Copy out the reader letters on the West Fork boy and the pledge word for word, from the heading through the final sentence.

> [Text provided]:
· · ·
A West Fork boy and the pledge

Somewhere Thomas Jefferson smiles ... and me. I've lived in Seattle since serving 4 years in the Navy Intelligence group in Japan '69 thru '73. I was born and raised in McGehee, Arkansas.

Nothing has made me more proud of my state than David Koon's Nov. 5 article about Will Phillips of West Fork and his decision not to stand for the Pledge of Allegiance. This is one very brave and intelligent young man.

If you have the opportunity, please let him know that we're all very proud of him. The world recognizes what he is doing even when he's walking those cruel hallways in school and some kids have no idea.

And thank you for doing such a good article ... well done, David Koon.

Jim Massey

Seattle

 

Thank you for your article, “A Boy and His Flag.” I and so many others appreciate and applaud your use of the power of your pen to highlight that the current issue over same-sex marriage is not about whether two people of the same sex may marry, but it's about equality for all Americans.

This dispute dismays me on a daily basis and I think it was important that you called attention to the kind of support homosexuals in our country need right now. Albeit intelligent beyond his years, the boy is clearly able to handle issue identification and successfully pinpoint the true issues in controversy.

John F. Harrington Jr.

Houston

 

I myself am not gay, but I do have many gay friends here in the UK and I too am also appalled by the current degree of inequality and oppression that my fellow human beings undergo purely because of their life choices. I think your coverage of Will Phillips' courageous stand against this kind of behavior is a vitally important step forwards in the ongoing battle of human-rights and the pursuit of equality for all, irrelevant of skin, gender, race or sexuality.

What you, and more importantly he, have clearly shown is that, through the eyes of an incredibly intelligent and self aware 10-year-old, difference is not grounds for exclusion. Perhaps if we could all turn back the clock to that state of child-like innocence, we would be able to see that the suffering and pain our world insists on putting on our fellow kin is but a barrier made of fear, guilt and repression.
· · ·
> [Given data]:
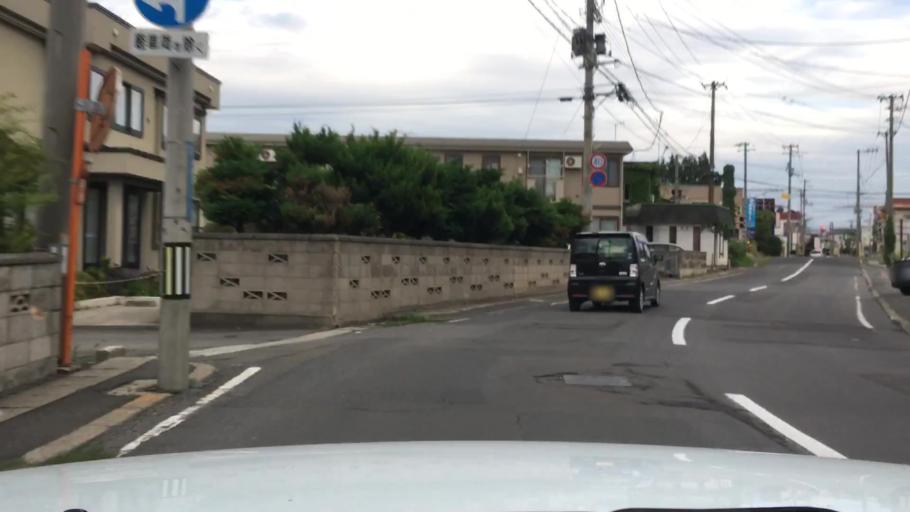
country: JP
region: Aomori
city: Hirosaki
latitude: 40.5858
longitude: 140.4693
· · ·
> [Worked answer]:
A West Fork boy and the pledge

Somewhere Thomas Jefferson smiles ... and me. I've lived in Seattle since serving 4 years in the Navy Intelligence group in Japan '69 thru '73. I was born and raised in McGehee, Arkansas.

Nothing has made me more proud of my state than David Koon's Nov. 5 article about Will Phillips of West Fork and his decision not to stand for the Pledge of Allegiance. This is one very brave and intelligent young man.

If you have the opportunity, please let him know that we're all very proud of him. The world recognizes what he is doing even when he's walking those cruel hallways in school and some kids have no idea.

And thank you for doing such a good article ... well done, David Koon.

Jim Massey

Seattle

 

Thank you for your article, “A Boy and His Flag.” I and so many others appreciate and applaud your use of the power of your pen to highlight that the current issue over same-sex marriage is not about whether two people of the same sex may marry, but it's about equality for all Americans.

This dispute dismays me on a daily basis and I think it was important that you called attention to the kind of support homosexuals in our country need right now. Albeit intelligent beyond his years, the boy is clearly able to handle issue identification and successfully pinpoint the true issues in controversy.

John F. Harrington Jr.

Houston

 

I myself am not gay, but I do have many gay friends here in the UK and I too am also appalled by the current degree of inequality and oppression that my fellow human beings undergo purely because of their life choices. I think your coverage of Will Phillips' courageous stand against this kind of behavior is a vitally important step forwards in the ongoing battle of human-rights and the pursuit of equality for all, irrelevant of skin, gender, race or sexuality.

What you, and more importantly he, have clearly shown is that, through the eyes of an incredibly intelligent and self aware 10-year-old, difference is not grounds for exclusion. Perhaps if we could all turn back the clock to that state of child-like innocence, we would be able to see that the suffering and pain our world insists on putting on our fellow kin is but a barrier made of fear, guilt and repression.